Statistical breakthroughs can help scientists calculate the worst-case probability
Of all things, the most likely to end life on Earth as we know it: meteorite impact, Extreme climate change, Pandemic, solar flare?
A new statistical method can help scientists more accurately analyze the worst (or best) situation by combing through information about rare but very important events. This method can help everyone from investors to government officials and insurance companies make informed decisions about the potential dangers of scarcity of data.
The mathematical biologist said: “Although they are rare by definition, they do happen, and they are important.” Joel Cohen, The co-author of the study. “We hope this is a set of useful tools to better understand and calculate these risks.” Cohen is a professor at Rockefeller University and Columbia University’s Earth Institute, and is currently a visiting scholar at the University of Chicago.This survey Just published inside Proceedings of the National Academy of Sciences.

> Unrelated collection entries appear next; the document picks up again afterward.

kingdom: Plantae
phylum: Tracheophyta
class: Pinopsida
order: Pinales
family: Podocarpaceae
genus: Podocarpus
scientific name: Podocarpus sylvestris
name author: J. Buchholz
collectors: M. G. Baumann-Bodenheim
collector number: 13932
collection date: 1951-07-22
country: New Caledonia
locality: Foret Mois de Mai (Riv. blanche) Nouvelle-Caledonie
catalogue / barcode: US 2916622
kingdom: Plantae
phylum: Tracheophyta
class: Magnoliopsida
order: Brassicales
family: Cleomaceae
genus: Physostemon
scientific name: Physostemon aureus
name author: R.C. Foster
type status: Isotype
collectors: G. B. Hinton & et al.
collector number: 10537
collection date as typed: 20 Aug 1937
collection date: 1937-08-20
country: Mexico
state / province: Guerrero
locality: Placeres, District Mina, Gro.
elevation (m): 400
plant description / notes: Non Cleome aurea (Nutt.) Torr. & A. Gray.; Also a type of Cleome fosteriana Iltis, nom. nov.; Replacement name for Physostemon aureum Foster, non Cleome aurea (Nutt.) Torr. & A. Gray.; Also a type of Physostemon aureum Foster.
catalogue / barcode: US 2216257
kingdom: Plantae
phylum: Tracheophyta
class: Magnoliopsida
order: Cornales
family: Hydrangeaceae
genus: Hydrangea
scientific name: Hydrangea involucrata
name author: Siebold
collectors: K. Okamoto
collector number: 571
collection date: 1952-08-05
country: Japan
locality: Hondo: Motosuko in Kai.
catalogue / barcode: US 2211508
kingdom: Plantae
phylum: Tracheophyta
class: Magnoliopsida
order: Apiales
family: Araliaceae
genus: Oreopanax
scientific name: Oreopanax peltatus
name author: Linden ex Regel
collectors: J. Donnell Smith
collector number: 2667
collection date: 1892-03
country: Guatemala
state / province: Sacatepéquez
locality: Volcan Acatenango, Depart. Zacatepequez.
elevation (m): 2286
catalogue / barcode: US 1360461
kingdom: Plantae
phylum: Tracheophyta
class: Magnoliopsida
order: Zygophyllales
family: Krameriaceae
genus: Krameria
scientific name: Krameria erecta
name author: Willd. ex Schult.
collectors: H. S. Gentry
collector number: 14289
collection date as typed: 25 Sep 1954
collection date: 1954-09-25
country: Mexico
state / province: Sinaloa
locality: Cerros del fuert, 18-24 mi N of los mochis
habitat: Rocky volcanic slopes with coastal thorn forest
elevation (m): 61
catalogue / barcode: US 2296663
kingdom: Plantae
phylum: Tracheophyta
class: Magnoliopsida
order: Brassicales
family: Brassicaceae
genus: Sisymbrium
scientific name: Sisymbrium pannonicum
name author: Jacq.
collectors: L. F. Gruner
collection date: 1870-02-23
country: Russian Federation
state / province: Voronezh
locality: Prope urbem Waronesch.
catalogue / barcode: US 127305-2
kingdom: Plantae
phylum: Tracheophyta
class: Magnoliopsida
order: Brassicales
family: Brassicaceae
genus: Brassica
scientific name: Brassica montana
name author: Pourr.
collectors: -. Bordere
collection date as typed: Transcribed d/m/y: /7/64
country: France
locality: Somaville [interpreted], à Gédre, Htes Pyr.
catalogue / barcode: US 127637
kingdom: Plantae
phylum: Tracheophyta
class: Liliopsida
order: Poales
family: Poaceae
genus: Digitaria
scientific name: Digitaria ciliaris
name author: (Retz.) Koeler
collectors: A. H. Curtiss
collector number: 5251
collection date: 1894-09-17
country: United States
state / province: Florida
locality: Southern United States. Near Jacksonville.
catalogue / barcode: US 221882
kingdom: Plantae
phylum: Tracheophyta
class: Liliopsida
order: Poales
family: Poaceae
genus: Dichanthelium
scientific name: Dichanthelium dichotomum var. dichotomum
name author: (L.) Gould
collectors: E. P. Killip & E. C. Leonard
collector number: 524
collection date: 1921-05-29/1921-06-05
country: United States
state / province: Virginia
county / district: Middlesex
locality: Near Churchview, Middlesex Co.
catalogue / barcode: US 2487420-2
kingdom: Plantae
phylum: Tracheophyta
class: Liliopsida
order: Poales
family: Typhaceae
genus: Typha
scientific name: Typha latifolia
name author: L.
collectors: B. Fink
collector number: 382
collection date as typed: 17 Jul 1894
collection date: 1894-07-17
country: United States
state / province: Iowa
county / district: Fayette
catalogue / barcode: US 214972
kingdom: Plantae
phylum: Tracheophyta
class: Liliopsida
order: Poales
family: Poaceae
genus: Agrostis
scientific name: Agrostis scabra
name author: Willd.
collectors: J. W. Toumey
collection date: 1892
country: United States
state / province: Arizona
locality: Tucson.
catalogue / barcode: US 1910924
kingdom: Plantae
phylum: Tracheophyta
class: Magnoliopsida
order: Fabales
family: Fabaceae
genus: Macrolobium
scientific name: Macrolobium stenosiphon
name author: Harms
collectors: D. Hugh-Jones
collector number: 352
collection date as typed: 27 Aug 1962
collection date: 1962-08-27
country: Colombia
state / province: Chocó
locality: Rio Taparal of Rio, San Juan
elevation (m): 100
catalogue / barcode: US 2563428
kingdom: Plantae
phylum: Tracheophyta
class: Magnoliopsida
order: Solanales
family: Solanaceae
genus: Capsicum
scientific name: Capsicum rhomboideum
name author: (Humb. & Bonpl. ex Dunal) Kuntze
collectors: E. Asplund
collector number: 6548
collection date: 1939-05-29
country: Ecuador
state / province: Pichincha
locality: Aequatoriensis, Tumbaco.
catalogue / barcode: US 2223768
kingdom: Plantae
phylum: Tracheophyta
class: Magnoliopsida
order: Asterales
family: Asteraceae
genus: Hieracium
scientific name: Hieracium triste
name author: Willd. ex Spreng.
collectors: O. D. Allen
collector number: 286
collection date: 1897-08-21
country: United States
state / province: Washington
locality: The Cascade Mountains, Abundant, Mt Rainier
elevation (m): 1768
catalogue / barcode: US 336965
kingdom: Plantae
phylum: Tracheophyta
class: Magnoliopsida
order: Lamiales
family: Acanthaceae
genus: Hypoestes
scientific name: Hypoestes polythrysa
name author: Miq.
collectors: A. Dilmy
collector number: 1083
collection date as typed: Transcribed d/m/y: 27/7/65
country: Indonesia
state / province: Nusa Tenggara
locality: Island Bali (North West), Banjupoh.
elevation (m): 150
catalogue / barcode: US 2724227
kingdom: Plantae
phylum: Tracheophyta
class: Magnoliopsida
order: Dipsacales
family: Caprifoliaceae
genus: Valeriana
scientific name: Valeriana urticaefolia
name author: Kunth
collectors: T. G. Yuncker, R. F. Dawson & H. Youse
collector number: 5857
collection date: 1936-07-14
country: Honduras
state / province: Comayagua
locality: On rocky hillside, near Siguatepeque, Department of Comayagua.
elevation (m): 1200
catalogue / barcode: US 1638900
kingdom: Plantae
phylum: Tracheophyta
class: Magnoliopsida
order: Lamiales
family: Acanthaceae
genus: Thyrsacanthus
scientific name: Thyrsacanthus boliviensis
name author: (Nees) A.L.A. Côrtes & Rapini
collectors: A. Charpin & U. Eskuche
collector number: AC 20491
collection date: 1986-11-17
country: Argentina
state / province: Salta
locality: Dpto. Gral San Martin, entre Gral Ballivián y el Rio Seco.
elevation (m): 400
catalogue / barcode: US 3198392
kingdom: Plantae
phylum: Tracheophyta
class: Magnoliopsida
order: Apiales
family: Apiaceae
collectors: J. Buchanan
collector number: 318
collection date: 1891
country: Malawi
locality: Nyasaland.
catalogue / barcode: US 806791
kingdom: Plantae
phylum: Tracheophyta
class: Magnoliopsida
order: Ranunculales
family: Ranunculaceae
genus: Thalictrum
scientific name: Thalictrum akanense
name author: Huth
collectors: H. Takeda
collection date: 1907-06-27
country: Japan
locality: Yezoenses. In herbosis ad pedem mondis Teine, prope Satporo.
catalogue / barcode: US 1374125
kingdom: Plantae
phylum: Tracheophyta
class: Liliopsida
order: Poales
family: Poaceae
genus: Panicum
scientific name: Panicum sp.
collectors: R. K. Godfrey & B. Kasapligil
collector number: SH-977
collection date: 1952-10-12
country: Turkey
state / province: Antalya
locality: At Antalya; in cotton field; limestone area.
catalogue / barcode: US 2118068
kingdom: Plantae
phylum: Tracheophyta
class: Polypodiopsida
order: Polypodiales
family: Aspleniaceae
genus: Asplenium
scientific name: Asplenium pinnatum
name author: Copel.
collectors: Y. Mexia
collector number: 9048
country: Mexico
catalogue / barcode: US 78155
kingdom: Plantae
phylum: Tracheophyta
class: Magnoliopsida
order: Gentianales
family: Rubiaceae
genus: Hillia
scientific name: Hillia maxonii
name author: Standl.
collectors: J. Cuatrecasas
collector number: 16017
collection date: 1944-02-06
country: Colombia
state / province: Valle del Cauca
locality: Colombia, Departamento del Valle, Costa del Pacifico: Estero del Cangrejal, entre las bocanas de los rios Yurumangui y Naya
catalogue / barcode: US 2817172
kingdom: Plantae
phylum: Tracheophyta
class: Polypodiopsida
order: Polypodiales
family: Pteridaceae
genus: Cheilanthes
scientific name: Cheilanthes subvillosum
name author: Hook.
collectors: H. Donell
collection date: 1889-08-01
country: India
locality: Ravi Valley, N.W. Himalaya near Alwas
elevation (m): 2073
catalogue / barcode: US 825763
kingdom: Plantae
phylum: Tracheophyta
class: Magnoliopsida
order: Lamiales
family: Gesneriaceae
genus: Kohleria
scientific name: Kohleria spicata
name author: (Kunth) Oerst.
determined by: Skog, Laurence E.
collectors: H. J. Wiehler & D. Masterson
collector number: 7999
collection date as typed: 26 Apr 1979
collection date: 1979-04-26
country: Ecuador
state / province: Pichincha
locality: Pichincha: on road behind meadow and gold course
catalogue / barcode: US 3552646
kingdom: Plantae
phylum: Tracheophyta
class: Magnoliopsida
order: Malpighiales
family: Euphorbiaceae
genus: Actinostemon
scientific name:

A new study looks at a statistical method used to calculate the probability of extremely rare but catastrophic events, such as meteorite impacts believed to have caused the extinction of dinosaurs. This is a tourist station near the Petrified Forest National Park in Arizona. (Kevin Krajic/Earth Institute)
Statistics is a science that uses limited data to understand the world. Its questions include “When is the best time to spray pesticides on crops?” “How likely is it that a global pandemic will shut down a lot of public life?” For a century, the statistical theory of rare but extreme events has been a relative In newer fields, scientists are still cataloging the best ways to handle different types of data. Calculation methods can significantly influence conclusions, so researchers must carefully adjust their methods of data.
Two powerful tools in statistics are mean and variance. Most people are familiar with the average: if a student scores 80 points on the exam and another student scores 82 points, then their average score is 81. On the other hand, variance measures the range of distribution of these scores. If one student scores 62 points and another student scores 100 points, you will get the same average of 81 points, but the classroom impact will be very different.
In most cases, the mean and variance are finite numbers. But when you see extremely rare catastrophic events, things become strange. In most years, there will not be a huge explosion of activity on the surface of the sun large enough to blow up all the electronic equipment on the earth-but it is very likely to happen once, if it happens this year, the result will be catastrophic. Similarly, the vast majority of startups have failed, but occasionally Google or Facebook will appear.
“There is a class of large events that rarely happen, but they are usually enough to push the mean and/or variance to infinity,” Cohen said.
These situations require their own special tools. Understanding their risk (called “heavy-tail distribution” events in statistics) is important to many people. Government officials need to know how much energy and money they can reasonably invest in disaster preparedness; investors want to know how to maximize returns while also considering extremely unlikely situations.
Cohen and his colleagues studied recent mathematical models used to calculate risk. The model divides the variance in the middle and calculates the variance above and below the average. This aims to provide more information about downside and upside risks. For example, it may be found that a new technology company is much more likely to fail (that is, below average) than to succeed (eventually above average). This is what potential investors might want to know. However, this method has not yet examined the distribution of low-probability, very high-impact events with infinite mean and variance.
Running the test, the scientists discovered that the standard method of processing these numbers, called semivariance, does not produce much information. But they found other ways.For example, they can calculate Logarithm of the mean To the logarithm of the semivariance. “Without logs, you will get less useful information,” Cohen said. “But for logs, the restricted behavior of large data samples provides you with information about the shape of the underlying distribution, which is very useful.”
“We think that financial mathematics, agricultural economics and even epidemics have practical applications. But because it is so new, we are not even sure what the most useful areas might be,” Cohen said. “We just opened this world.”
The researchers did not claim to fully know what is most likely to end life on Earth.
The other authors of the study are Mark Brown of Columbia University; Chuan-Fa Tang of the University of Texas at Dallas; and Ren Shangzhi of the Chinese University of Hong Kong.
Adapted from a press release from the University of Chicago.